Wednesday, June 13, 2012

Undermining the rule of law

The United States Constitution makes very little mention of citizens. It mandates that our elected representatives be citizens and that the President and Vice President are citizens, but beyond stating that all "other persons" counted as 3/5 of a citizen.

The blueprint of our representative democracy states, in Article I, Section 9, that:
The Privilege of the Writ of Habeas Corpus shall not be suspended, unless when in Cases of Rebellion or Invasion the public Safety may require it.
One of the biggest fears of the Founding Fathers was the suspension of the Great Writ. There is no mention anywhere in the Constitution that only citizens of the United States are entitled to use a writ of habeas corpus to get into court. Anyone held in any county jail or state prison can file the writ to get his day in court (unless of course the government has decided they want to kill you and restrict your time to file the writ to one year).

The only time the Great Writ was suspended was during the Civil War when President Lincoln suspended it due to the rebellion.

But on Monday the US Supreme Court effectively suspended the writ for anyone held as a so-called enemy combatant in our government's War on the Constitution Terrorism. As Scott Greenfield reminds us, back in 2008, the men (and woman) in black ruled that the detainees in Guantanamo were entitled to the use of the writ to get their day in court.

Those who had been held without being charged lined up and filed. Trial courts granted the writs and ruled, in many cases, that the detainees were being held illegally. One of those detainees was an American citizen, Jose Padilla, who was held in a US Navy brig in Charleston, South Carolina.
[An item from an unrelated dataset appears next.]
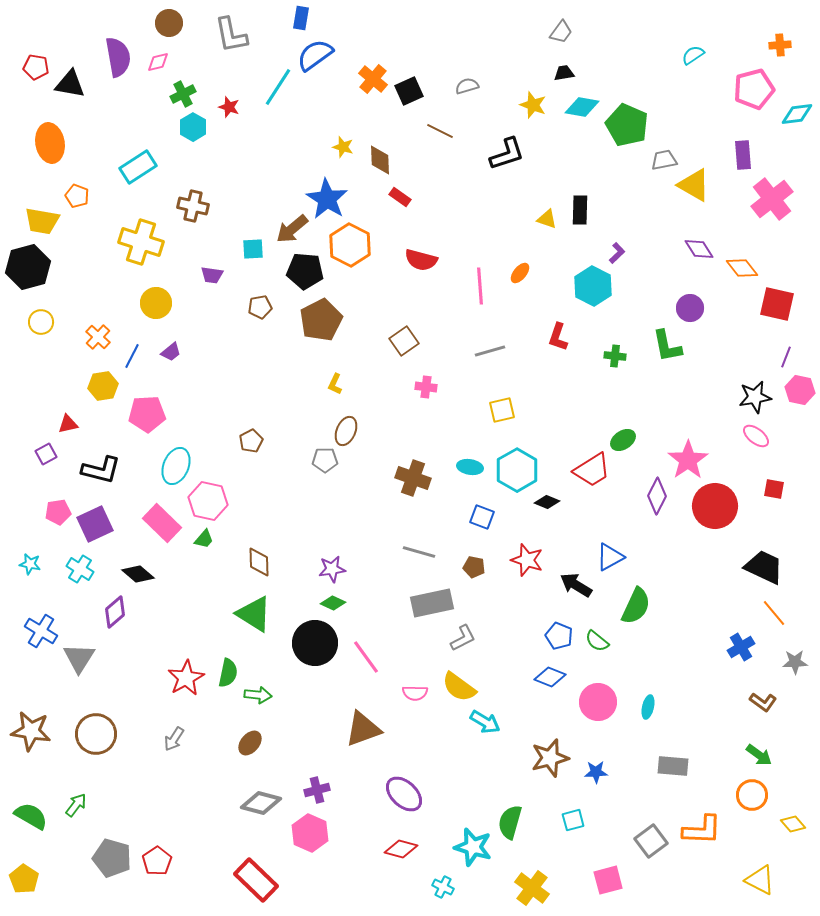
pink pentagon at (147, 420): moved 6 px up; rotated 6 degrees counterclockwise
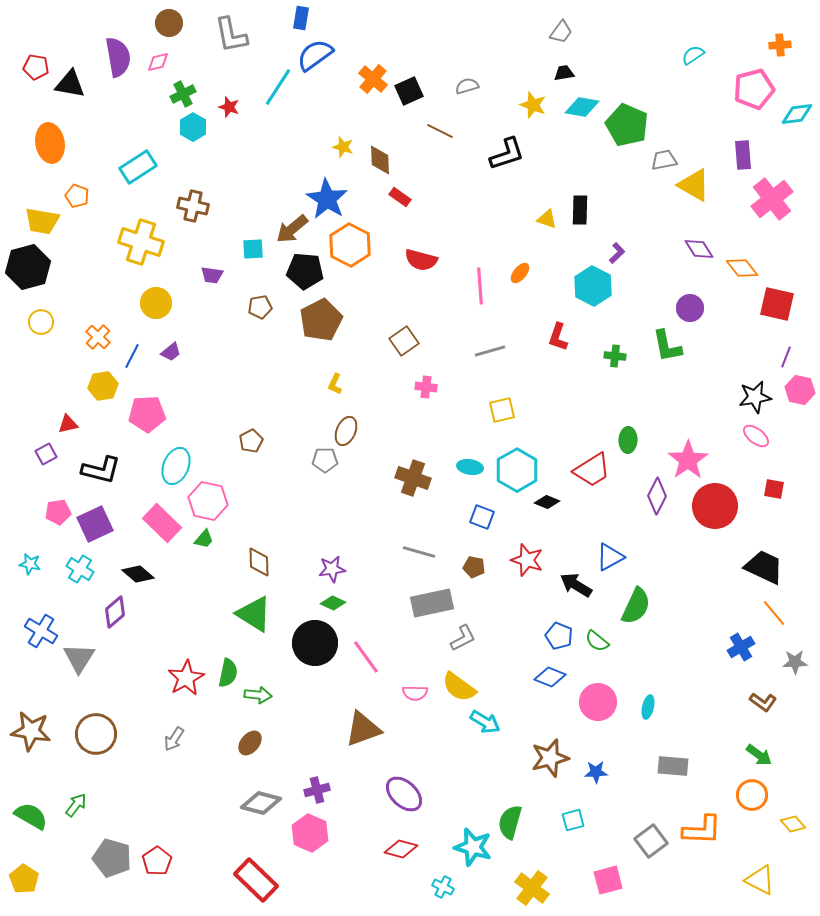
green ellipse at (623, 440): moved 5 px right; rotated 55 degrees counterclockwise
While trial courts were issuing rulings upholding the rule of law, the DC Court of Appeals was doing its best to slice and dice the Constitution. Every case that the government appealed was reversed by the appellate court and the standards that a detainee would have to meet to gain his release were raised to a level no one could achieve.

And when the Supremes had their chance to let the appellate court know that it meant what it said, they punted. One could argue that no one's right to file the Great Writ has been suspended - only that the bar for relief has been raised higher for those whom the government says are the bad guys. But, when the raising of the bar effectively denies each and every detainee of their right to review, the right to file the Great Writ has been suspended.

And the Supreme Court is more than happy to sit back and allow the most conservative appellate court in the nation to thumb its nose at it. The Supremes could have but some teeth into their earlier decision, but why bother? It's not like anyone's marching in the streets demanding that the detainees get their right to review. It's not like anyone's going out on a limb arguing that our national principles demand that these men be released from illegal detention.

No one's going to take up the flag of their cause. And that's exactly what the rule of law is supposed to protect - the rights of the unpopular.